Une Banque centrale moins indépendante qu’il n’y paraît
Autre idée battue en brèche : l’indépendance opérationnelle de la Banque d’Angleterre. Si la BoE fixe son taux directeur de manière autonome, elle ne peut refuser d’exécuter une dépense votée par le Parlement. Le cadre légal (notamment l’Exchequer and Audit Departments Act de 1866) l’y oblige. La dépense publique n’est donc pas bridée par la politique monétaire.
Mieux encore : la BoE est largement financée par des actifs publics (bons et obligations d’État). En pratique, la solidité du bilan de la Banque repose sur la signature du Trésor. Cela renforce l’idée défendue par la MMT d’une consolidation analytique entre l’État et sa banque centrale.
Vers une réforme de la transparence comptable ?
Les auteurs concluent que le Royaume-Uni fonctionne déjà comme un État monétairement souverain, capable de financer ses dépenses dans sa propre monnaie, sans dépendance extérieure. Toutefois, cette réalité reste masquée par des conventions comptables et des récits politiques hérités.
Une réforme de la présentation des comptes publics, et notamment un abandon clair du « principe de financement intégral » (full funding rule), permettrait une meilleure compréhension des véritables contraintes — qui sont réelles, mais d’ordre écologique, technologique et social, non monétaire.
Une contribution précieuse à la compréhension des finances publiques — et un écho empirique à la MMT
L’étude The Self-Financing State constitue une contribution rigoureuse et documentée à l’analyse des opérations de finances publiques au Royaume-Uni. En décrivant en détail le fonctionnement du Consolidated Fund, des circuits de paiement publics et de l’émission de dette, les auteurs mettent en lumière une architecture institutionnelle qui :
- Permet à l’État de dépenser en créant de la monnaie, sans condition de financement préalable ;
- Fait des impôts un mécanisme de retrait monétaire, et non de préfinancement des dépenses ;
- Attribue à la dette publique un rôle de gestion monétaire et financière, plutôt qu’un rôle de financement budgétaire ;
- Et remet en question plusieurs contraintes traditionnellement associées à la solvabilité d’un État dans sa propre monnaie.
Bien que les auteurs ne s’inscrivent pas explicitement dans le courant de la Théorie Monétaire Moderne (MMT), leurs conclusions correspondent en grande partie à la description néo-chartaliste du fonctionnement monétaire d’un État souverain.
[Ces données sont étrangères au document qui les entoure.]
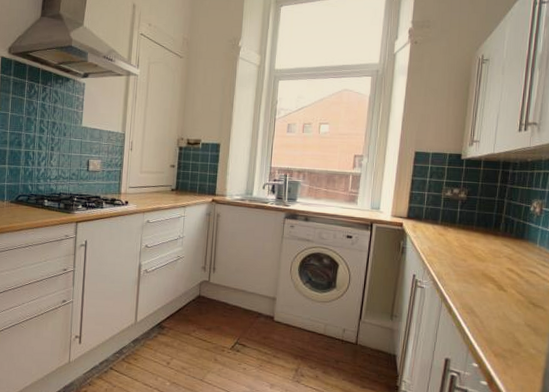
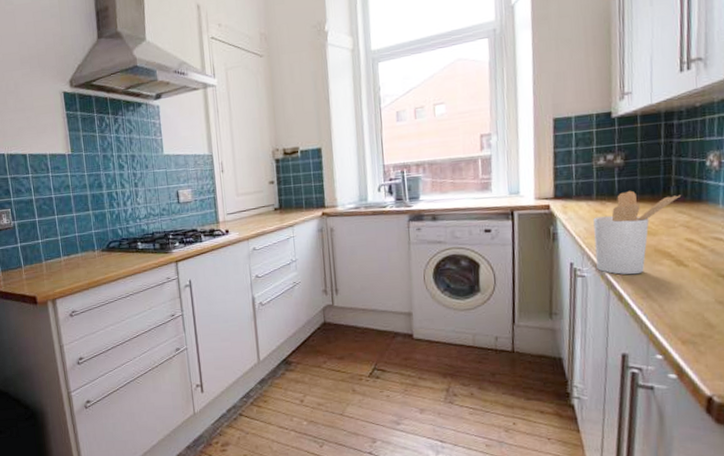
utensil holder: none [434,221,507,292] -> present [593,190,680,275]

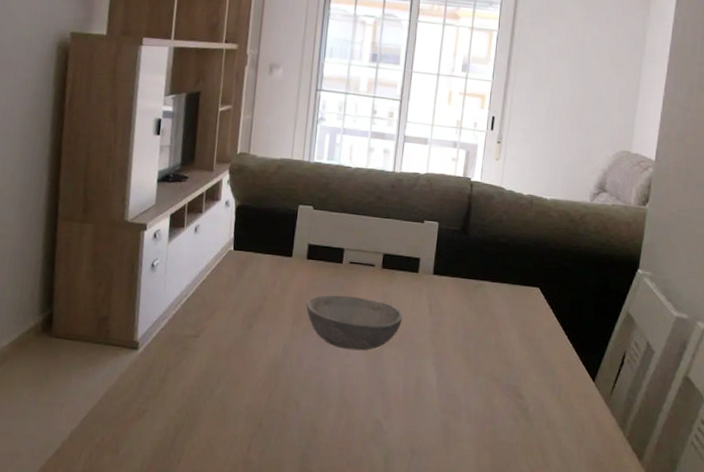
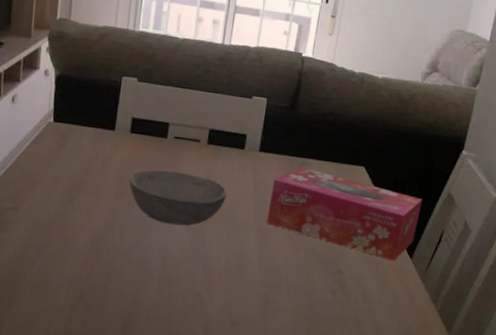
tissue box: none [443,289,601,385] -> present [266,167,423,261]

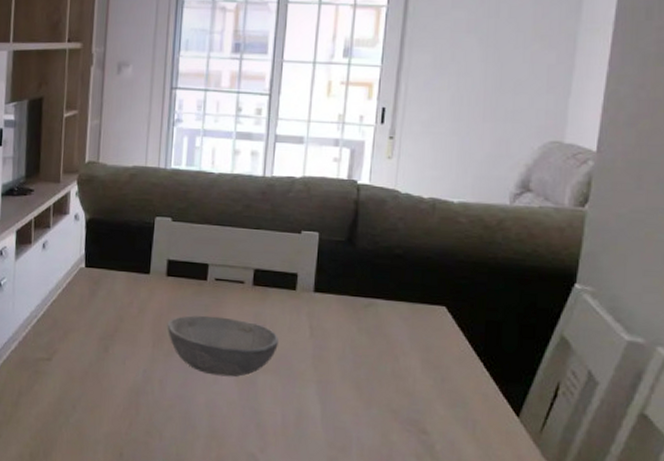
tissue box: present [266,167,423,261] -> none [328,308,527,420]

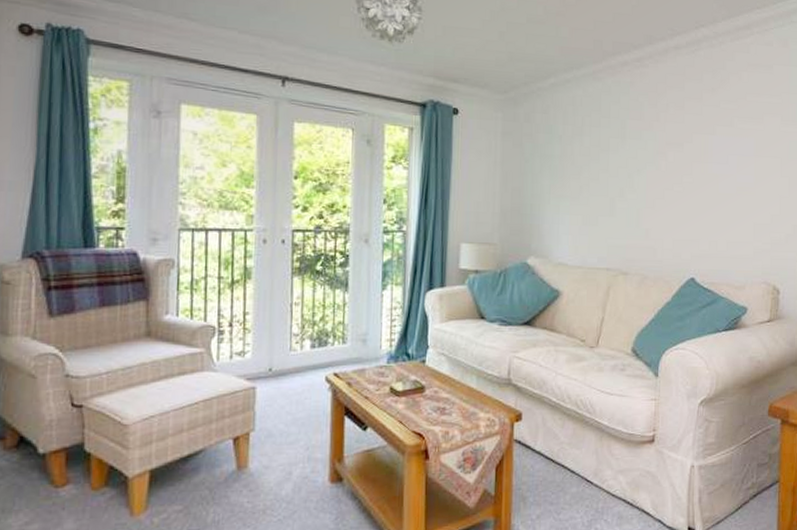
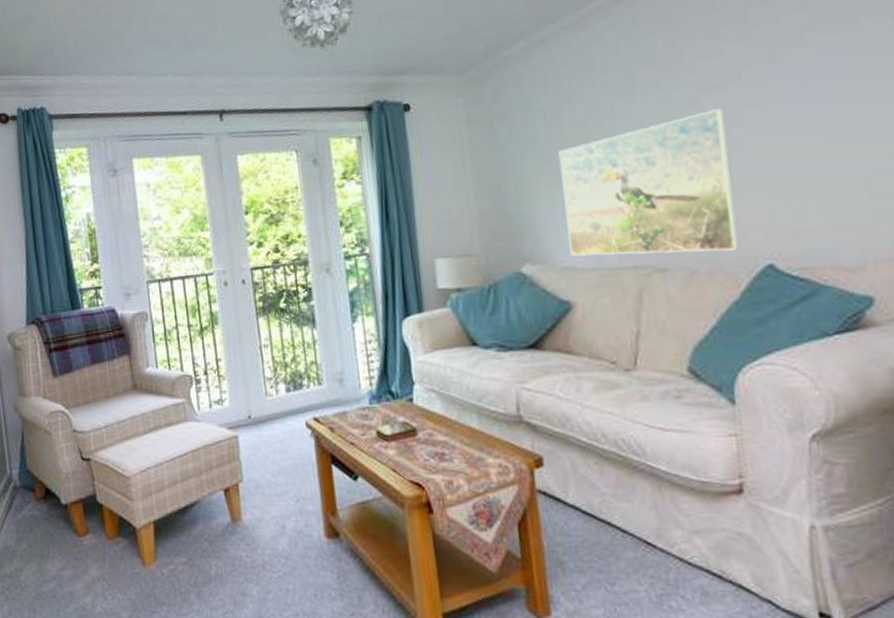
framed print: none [565,160,679,265] -> present [558,108,740,257]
À travers l’analyse des procédures britanniques, le papier fournit ainsi un appui institutionnel empirique aux affirmations centrales de la MMT, notamment sur l’ordre réel des opérations budgétaires et l’absence de rôle de l’impôt et de la dette dans le financement des dépenses publiques.
En ce sens, cette étude contribue à mieux comprendre la logique monétaire interne des États modernes, et à éclairer les débats économiques contemporains par une meilleure connaissance des règles institutionnelles qui régissent, en pratique, la création monétaire par l’État.
Enfin, les auteurs suggèrent que les conventions actuelles en matière de gestion de trésorerie — comme la règle du financement intégral — sont des choix administratifs et que leur levée ou leur révision ne modifierait pas fondamentalement l’impact économique de la dépense publique. L’analyse du cadre institutionnel britannique renforce ainsi la compréhension des leviers disponibles pour la politique budgétaire, et invite à reconsidérer les hypothèses courantes sur les finances publiques dans les pays monétairement souverains.